Distributed quantum computing (DQC) enables scalable quantum computations by distributing large quantum circuits on multiple quantum processing units (QPUs) in the quantum cloud. In DQC, after partitioning quantum circuits, they must be scheduled and executed on heterogenous QPUs while balancing latency, overhead, QPU communication resource limits. However, since fully functioning quantum communication networks have not been realized yet, near-term quantum clouds will only rely on local operations and classical communication settings between QPUs, without entangled quantum links. Additionally, existing DQC scheduling frameworks do not account for user-defined execution deadlines and adopt inefficient wire cutting techniques.
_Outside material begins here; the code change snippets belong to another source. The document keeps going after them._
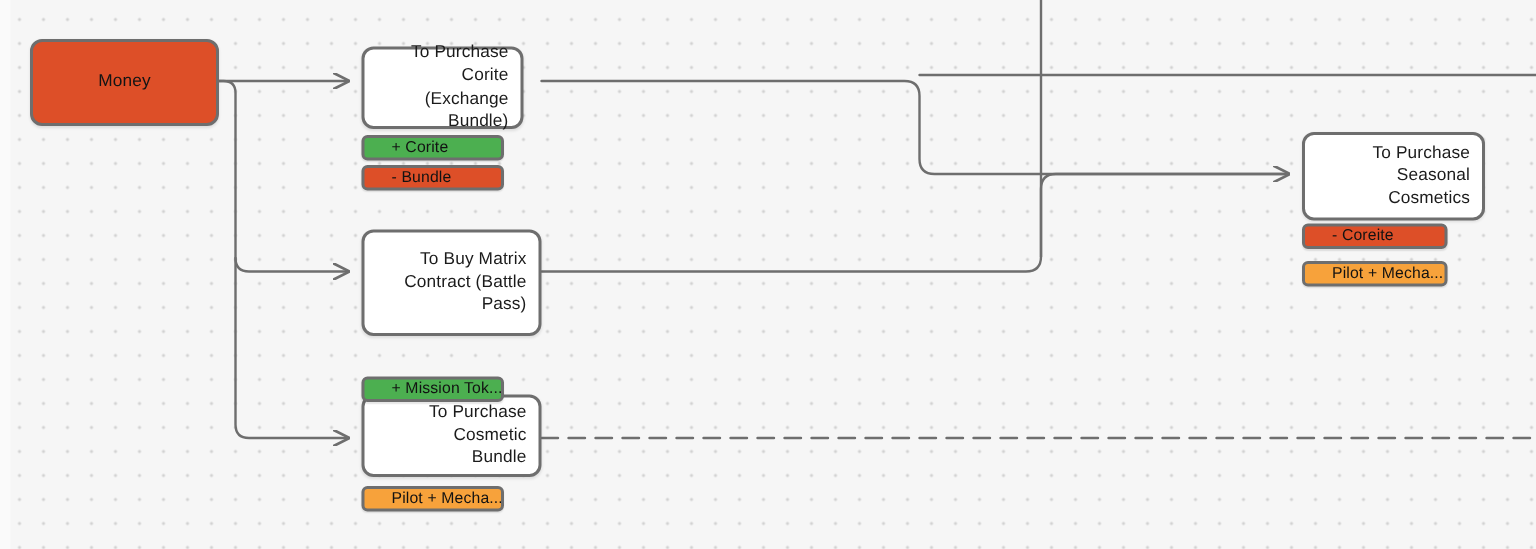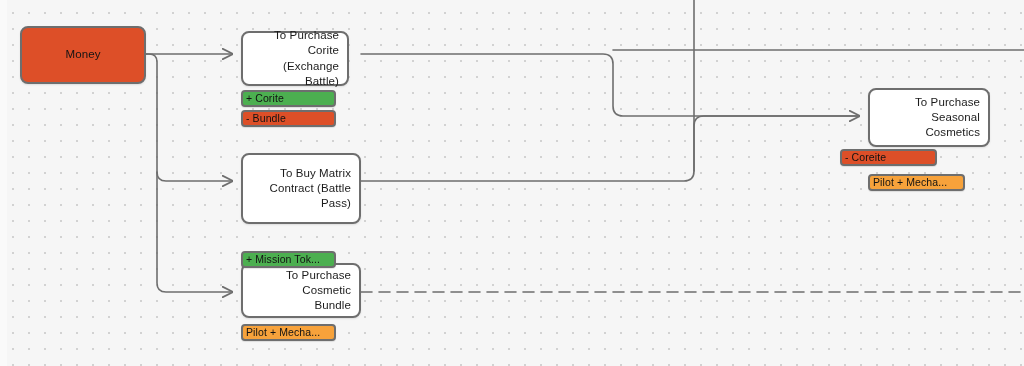--- a/index.html
+++ b/index.html
@@ -79,21 +79,21 @@
     display: flex;
     align-items: center;
     z-index: 3;
     overflow: hidden;
     box-shadow: 0 1px 1px rgba(0,0,0,0.10);
   }
   .badge .badge-label {
     font-size: 10.5px;
     line-height: 1;
     color: #121212;
-    padding-left: 3px;
+    padding-left: 18px;
     white-space: nowrap;
     letter-spacing: 0.1px;
   }
   .badge.gain   { background: #4caf50; }
   .badge.loss   { background: #dd4f28; }
   .badge.orange { background: #f7a23b; }
 </style>
 </head>
 <body>
 
@@ -128,21 +128,21 @@
     </g>
   </svg>
 
   <div class="node resource" style="left:20px; top:26px; width:126px; height:58px;">
     <span class="node-label">Money</span>
   </div>
 
   <div class="node action" style="left:241px; top:31px; width:108px; height:55px;">
     <span class="node-label">
       <span>To Purchase Corite</span><br>
-      <span>(Exchange Battle)</span>
+      <span>(Exchange Bundle)</span>
     </span>
   </div>
 
   <div class="node action" style="left:241px; top:153px; width:120px; height:71px;">
     <span class="node-label">
       <span>To Buy Matrix</span><br>
       <span>Contract (Battle Pass)</span>
     </span>
   </div>
 
@@ -169,21 +169,21 @@
   </div>
 
   <div class="badge gain" style="left:241px; top:219px; width:95px;margin-top:32px;">
     <span class="badge-label">+ Mission Tok...</span>
   </div>
 
   <div class="badge orange" style="left:241px; top:324px; width:95px;">
     <span class="badge-label">Pilot + Mecha...</span>
   </div>
 
-  <div class="badge loss" style="left:840px; top:149px; width:97px;">
+  <div class="badge loss" style="left:868px; top:149px; width:97px;">
     <span class="badge-label">- Coreite</span>
   </div>
 
   <div class="badge orange" style="left:868px; top:174px; width:97px;">
     <span class="badge-label">Pilot + Mecha...</span>
   </div>
 
 </div>
 
 </body></html>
Accordingly, in this work, a deadline aware DQC scheduling framework with efficient wire cutting for near-term quantum cloud is proposed. The proposed framework schedules partitioned quantum subcircuits while accounting for circuit deadlines and QPU capacity limits. It also captures dependencies between partitioned subcircuits and distributes the execution of the sampling shots on different QPUs to have efficient wire cutting and faster execution. In this regard, a deadline-aware circuit scheduling optimization problem is formulated, and solved using simulated annealing. Simulation results show a marked improvement over existing shot-agnostic frameworks under urgent deadlines, reaching a 12.8% increase in requests served before their deadlines. Additionally, the proposed framework serves 8.16% more requests, on average, compared to state-of-the-art dependency-agnostic baseline frameworks, and by 9.60% versus the dependency-and-shot-agnostic baseline, all while achieving a smaller makespan of the DQC execution. Moreover, the proposed framework serves 23.7%, 24.5%, and 25.38% more requests compared to greedy, list scheduling, and random schedulers, respectively.

Paper Structure

This paper contains 12 sections, 7 equations, 5 figures, 2 tables, 1 algorithm.

Figures (5)

  • Figure 1: End-to-end near-term quantum cloud DQC workflow. User circuits with deadlines enter a request buffer, are cut into subcircuits by the compiler, scheduled on eligible QPUs under qubit count, depth and precedence constraints. Then, final results are reconstructed with classical post-processing.
  • Figure 2: Average served requests vs. Number of requests.
  • Figure 3: Average makespan vs number of requests.
  • Figure 4: Served requests rate vs deadline factor and number of requests.
  • Figure 5: Scheduling outputs of different benchmarks.